* _Consigne_
Recopiez en entier l'échange de forum sur le film consacré aux nounous, sans en modifier un seul caractère.

──────── Extrait choisi

# Film sur les nounous



## Chantou1 (24 Novembre 2022)

Bonjour tout le monde 

J’ai été voir dimanche le film sur les nounous. Trop TOP 👍 

Franchement allez le voir si ce n’est déjà fait. Du début à la fin on ne s’ennuie vraiment pas. 

Je le conseille FORTEMENT 😉


----------



## Catie6432 (24 Novembre 2022)

Bonjour chantou ! 
Merci pour le conseil. 
Je pense aller le voir. 🎬🍿


----------



## Nany88 (24 Novembre 2022)

C koi le titre ?


----------



## Catie6432 (24 Novembre 2022)

Je crois que c'est "les filles du square".


----------



## Chantou1 (24 Novembre 2022)

Le titre c’est « Les femmes du square »

J’ai ADORÉ


----------



## Chantou1 (24 Novembre 2022)

En ce moment il y a des chouettes films. Avez-vous été voir un film récemment qui vous a plu ?


----------



## Chantou1 (24 Novembre 2022)

Ah un truc drôle à vous dire. 

Dans la salle du cinéma, il y a la Clim 😏 et donc ça me fait tousser.

J’aime bien être au dernier rang sauf qu’il n’y avait que 2 places entre des gens qui avaient mis leurs manteaux.

J’ai horreur d’être ailleurs, donc j’ai été là où il y avait les 2 places avec ma fille

Et une quinte de toux. La femme à côté de moi avec son mari a sorti son masque 😷 et s’est mise tout contre son bonhomme 😅

et après en fin de film j’ai mis mon manteau au dessus de moi et je dis à ma fille … « oh j’étais glacée avec cette Clim, et tous ces microbes qui doivent voler »

Ma fille prévoit toujours une petite bouteille d’eau et un petit bonbon à sucer pour éviter d’entendre tousser sa mère 😁

Bon j’avoue que perso j’aurai changé de place quelqu’un qui tousse au début du film … ça m’aurait non seulement énervée et crains aussi


----------



## Catie6432 (24 Novembre 2022)

────────────────
──────── Lignes répertoriées

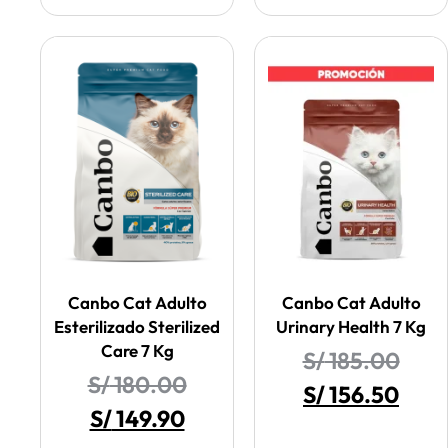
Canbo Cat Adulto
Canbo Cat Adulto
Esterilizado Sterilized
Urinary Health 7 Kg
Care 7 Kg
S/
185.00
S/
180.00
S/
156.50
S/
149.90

────────────────
──────── Lignes répertoriées

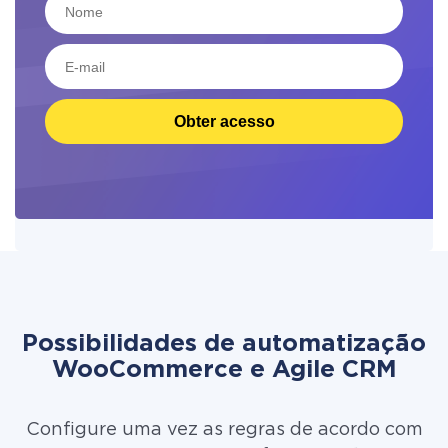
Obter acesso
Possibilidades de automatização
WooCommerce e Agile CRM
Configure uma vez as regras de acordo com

────────────────
──────── Lignes répertoriées

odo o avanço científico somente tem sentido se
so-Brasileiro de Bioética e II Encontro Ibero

────────────────

* _Réponse_
# Film sur les nounous



## Chantou1 (24 Novembre 2022)

Bonjour tout le monde 

J’ai été voir dimanche le film sur les nounous. Trop TOP 👍 

Franchement allez le voir si ce n’est déjà fait. Du début à la fin on ne s’ennuie vraiment pas. 

Je le conseille FORTEMENT 😉


----------



## Catie6432 (24 Novembre 2022)

Bonjour chantou ! 
Merci pour le conseil. 
Je pense aller le voir. 🎬🍿


----------



## Nany88 (24 Novembre 2022)

C koi le titre ?


----------



## Catie6432 (24 Novembre 2022)

Je crois que c'est "les filles du square".


----------



## Chantou1 (24 Novembre 2022)

Le titre c’est « Les femmes du square »

J’ai ADORÉ


----------



## Chantou1 (24 Novembre 2022)

En ce moment il y a des chouettes films. Avez-vous été voir un film récemment qui vous a plu ?


----------



## Chantou1 (24 Novembre 2022)

Ah un truc drôle à vous dire. 

Dans la salle du cinéma, il y a la Clim 😏 et donc ça me fait tousser.

J’aime bien être au dernier rang sauf qu’il n’y avait que 2 places entre des gens qui avaient mis leurs manteaux.

J’ai horreur d’être ailleurs, donc j’ai été là où il y avait les 2 places avec ma fille

Et une quinte de toux. La femme à côté de moi avec son mari a sorti son masque 😷 et s’est mise tout contre son bonhomme 😅

et après en fin de film j’ai mis mon manteau au dessus de moi et je dis à ma fille … « oh j’étais glacée avec cette Clim, et tous ces microbes qui doivent voler »

Ma fille prévoit toujours une petite bouteille d’eau et un petit bonbon à sucer pour éviter d’entendre tousser sa mère 😁

Bon j’avoue que perso j’aurai changé de place quelqu’un qui tousse au début du film … ça m’aurait non seulement énervée et crains aussi


----------



## Catie6432 (24 Novembre 2022)